» **PROBLEM TO WORK ON**
After locating "proposte turistiche organizzate" in the listing below, copy that line and each one after it exactly, ending with the line that has "Recati in un".

^^^^^^^^^^^^^^^^

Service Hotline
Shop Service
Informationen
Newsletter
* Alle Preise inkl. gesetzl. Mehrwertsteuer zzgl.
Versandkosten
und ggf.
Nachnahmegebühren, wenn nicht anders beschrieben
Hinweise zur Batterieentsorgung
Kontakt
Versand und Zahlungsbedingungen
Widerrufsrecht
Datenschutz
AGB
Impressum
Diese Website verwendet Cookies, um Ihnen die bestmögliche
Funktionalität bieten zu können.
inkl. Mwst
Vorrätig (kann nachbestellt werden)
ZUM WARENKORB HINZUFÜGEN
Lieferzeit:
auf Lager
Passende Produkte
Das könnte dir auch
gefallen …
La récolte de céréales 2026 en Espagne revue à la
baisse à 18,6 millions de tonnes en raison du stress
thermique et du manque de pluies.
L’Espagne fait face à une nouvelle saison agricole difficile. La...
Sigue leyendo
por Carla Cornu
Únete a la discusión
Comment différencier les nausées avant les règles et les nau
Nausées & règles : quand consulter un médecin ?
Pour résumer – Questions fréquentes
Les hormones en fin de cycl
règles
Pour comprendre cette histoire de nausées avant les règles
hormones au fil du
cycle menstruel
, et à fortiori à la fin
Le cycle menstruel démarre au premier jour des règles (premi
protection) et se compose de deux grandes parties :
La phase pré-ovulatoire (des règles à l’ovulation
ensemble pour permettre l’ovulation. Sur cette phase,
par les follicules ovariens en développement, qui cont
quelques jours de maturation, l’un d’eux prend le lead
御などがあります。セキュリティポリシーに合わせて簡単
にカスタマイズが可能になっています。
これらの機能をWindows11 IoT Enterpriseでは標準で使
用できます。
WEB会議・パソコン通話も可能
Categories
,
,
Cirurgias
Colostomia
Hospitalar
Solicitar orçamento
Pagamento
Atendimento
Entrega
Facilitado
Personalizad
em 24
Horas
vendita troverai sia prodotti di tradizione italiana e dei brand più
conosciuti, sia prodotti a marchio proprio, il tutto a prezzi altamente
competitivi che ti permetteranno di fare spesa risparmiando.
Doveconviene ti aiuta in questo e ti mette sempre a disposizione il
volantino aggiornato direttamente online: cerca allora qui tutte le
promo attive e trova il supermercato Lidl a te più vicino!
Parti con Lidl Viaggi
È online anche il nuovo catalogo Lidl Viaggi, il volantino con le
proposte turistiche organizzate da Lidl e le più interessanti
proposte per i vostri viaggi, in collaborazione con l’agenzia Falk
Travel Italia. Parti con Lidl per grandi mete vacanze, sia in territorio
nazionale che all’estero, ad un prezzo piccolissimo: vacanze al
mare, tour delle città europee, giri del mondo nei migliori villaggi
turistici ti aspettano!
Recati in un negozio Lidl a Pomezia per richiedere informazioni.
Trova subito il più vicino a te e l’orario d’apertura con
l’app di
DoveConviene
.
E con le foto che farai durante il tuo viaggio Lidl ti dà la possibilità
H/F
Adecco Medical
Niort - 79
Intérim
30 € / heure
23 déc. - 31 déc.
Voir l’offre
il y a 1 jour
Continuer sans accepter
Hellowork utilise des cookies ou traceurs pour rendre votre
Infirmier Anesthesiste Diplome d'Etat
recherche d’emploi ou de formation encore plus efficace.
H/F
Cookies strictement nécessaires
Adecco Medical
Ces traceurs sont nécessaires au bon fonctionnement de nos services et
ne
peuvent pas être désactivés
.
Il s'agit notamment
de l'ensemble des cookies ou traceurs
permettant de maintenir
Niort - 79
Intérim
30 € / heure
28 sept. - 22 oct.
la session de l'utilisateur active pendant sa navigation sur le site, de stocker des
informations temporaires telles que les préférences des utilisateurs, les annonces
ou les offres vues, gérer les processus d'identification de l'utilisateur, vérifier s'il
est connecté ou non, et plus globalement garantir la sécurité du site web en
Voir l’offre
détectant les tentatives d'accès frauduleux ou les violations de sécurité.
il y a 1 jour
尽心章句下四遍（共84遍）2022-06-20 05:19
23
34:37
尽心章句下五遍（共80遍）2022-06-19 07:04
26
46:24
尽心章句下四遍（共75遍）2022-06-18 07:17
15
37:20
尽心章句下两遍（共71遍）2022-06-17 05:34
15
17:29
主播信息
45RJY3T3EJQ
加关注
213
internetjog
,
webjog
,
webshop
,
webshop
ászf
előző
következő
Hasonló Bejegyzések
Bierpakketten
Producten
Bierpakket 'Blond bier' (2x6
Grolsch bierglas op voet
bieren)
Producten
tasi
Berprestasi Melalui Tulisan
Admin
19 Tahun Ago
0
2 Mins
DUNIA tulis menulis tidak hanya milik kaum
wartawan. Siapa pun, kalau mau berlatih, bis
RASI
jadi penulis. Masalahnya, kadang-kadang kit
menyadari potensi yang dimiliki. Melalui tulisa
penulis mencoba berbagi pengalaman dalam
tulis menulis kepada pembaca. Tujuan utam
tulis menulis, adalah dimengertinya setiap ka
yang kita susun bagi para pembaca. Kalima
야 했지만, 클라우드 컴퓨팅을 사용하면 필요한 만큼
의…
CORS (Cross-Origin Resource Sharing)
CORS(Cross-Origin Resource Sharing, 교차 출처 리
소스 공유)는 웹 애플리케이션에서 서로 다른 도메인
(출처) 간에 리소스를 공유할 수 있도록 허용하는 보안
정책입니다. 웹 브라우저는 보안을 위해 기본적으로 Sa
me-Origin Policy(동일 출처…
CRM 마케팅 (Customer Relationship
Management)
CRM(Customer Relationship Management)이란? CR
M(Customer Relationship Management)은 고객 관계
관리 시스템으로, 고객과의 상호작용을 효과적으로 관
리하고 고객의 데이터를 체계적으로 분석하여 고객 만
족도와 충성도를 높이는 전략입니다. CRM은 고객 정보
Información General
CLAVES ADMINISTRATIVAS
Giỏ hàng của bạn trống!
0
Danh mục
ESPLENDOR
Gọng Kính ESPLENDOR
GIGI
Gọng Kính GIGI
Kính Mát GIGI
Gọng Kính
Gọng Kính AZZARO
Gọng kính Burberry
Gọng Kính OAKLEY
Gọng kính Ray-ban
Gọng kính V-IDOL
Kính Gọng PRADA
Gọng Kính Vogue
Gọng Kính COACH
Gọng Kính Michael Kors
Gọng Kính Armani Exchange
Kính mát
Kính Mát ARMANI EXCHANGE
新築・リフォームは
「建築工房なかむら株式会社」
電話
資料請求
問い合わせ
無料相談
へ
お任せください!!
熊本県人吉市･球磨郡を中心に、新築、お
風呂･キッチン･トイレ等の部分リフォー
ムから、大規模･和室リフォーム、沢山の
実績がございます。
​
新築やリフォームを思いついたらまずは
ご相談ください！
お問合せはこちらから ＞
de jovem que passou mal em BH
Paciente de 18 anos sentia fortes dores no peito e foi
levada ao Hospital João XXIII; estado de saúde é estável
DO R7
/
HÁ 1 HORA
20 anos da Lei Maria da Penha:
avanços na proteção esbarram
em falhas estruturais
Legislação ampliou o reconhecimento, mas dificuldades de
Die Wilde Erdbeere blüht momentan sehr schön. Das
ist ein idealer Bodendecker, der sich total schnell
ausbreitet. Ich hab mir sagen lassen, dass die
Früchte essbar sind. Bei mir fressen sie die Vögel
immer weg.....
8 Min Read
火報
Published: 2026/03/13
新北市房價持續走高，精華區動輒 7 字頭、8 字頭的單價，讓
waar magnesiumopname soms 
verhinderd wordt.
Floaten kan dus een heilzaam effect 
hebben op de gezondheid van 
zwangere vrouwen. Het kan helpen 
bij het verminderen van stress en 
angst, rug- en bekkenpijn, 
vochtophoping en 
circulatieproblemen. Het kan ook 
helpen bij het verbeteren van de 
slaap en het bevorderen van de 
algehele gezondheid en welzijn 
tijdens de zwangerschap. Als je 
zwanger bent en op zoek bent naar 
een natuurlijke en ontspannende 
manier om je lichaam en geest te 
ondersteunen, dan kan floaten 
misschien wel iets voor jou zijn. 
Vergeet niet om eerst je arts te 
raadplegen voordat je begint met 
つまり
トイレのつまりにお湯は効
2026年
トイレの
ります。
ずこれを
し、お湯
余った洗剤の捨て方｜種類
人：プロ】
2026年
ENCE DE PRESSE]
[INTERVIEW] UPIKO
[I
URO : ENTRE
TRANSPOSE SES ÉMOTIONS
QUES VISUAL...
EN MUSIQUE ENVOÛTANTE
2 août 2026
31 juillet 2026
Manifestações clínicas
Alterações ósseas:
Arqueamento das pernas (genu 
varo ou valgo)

^^^^^^^^^^^^^^^^

» **ANSWER TO THE EXERCISE**
proposte turistiche organizzate da Lidl e le più interessanti
proposte per i vostri viaggi, in collaborazione con l’agenzia Falk
Travel Italia. Parti con Lidl per grandi mete vacanze, sia in territorio
nazionale che all’estero, ad un prezzo piccolissimo: vacanze al
mare, tour delle città europee, giri del mondo nei migliori villaggi
turistici ti aspettano!
Recati in un negozio Lidl a Pomezia per richiedere informazioni.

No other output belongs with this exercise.